━━ Given records ━━

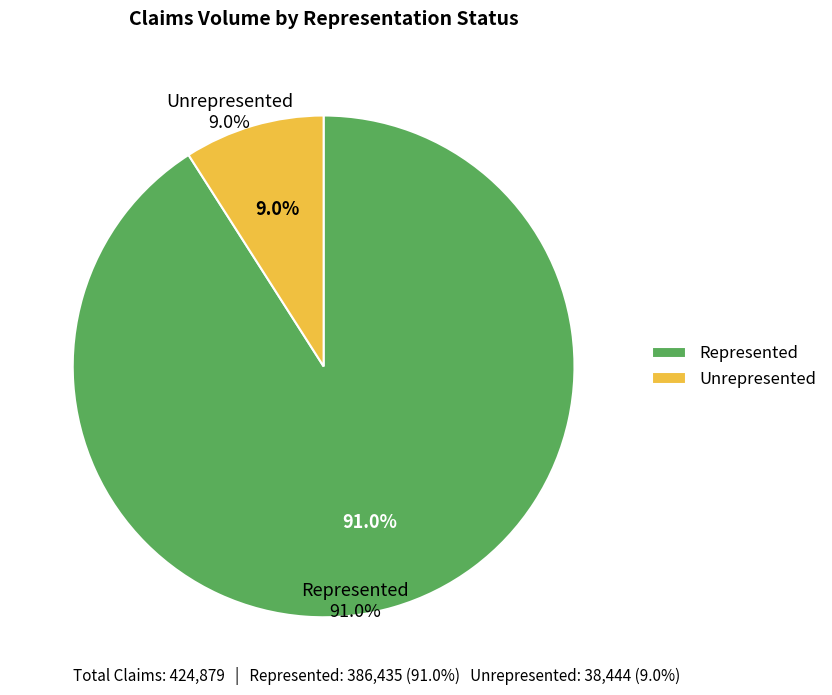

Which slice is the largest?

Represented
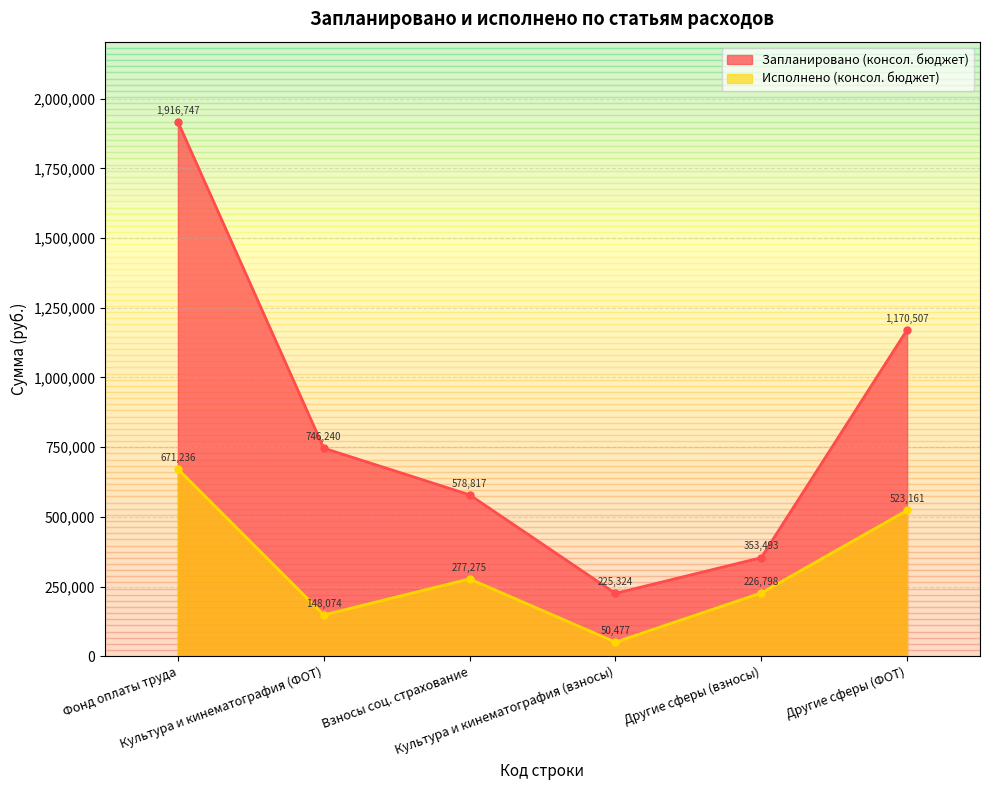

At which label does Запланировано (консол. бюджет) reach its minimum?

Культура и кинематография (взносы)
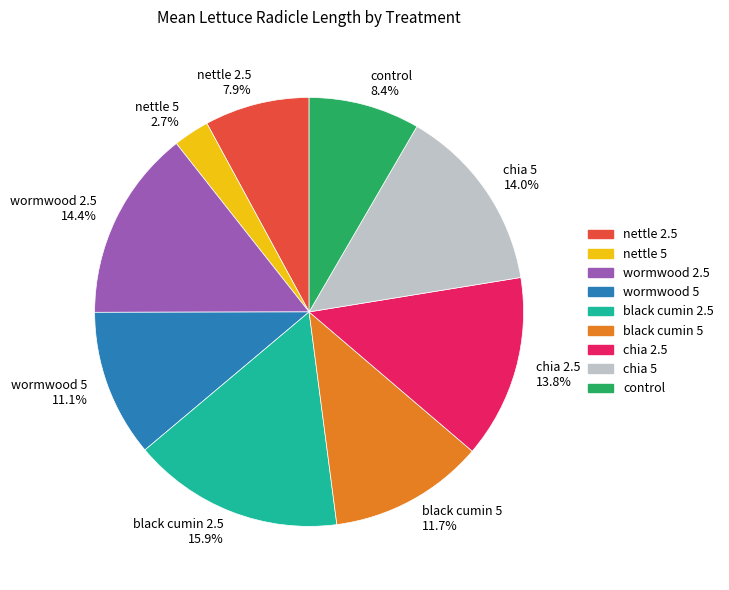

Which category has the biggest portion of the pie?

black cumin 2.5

━━━

What this task involves - Reproduce the lines above word for word, omitting the pictures.

Written answer -
Which slice is the largest?

Represented

At which label does Запланировано (консол. бюджет) reach its minimum?

Культура и кинематография (взносы)

Which category has the biggest portion of the pie?

black cumin 2.5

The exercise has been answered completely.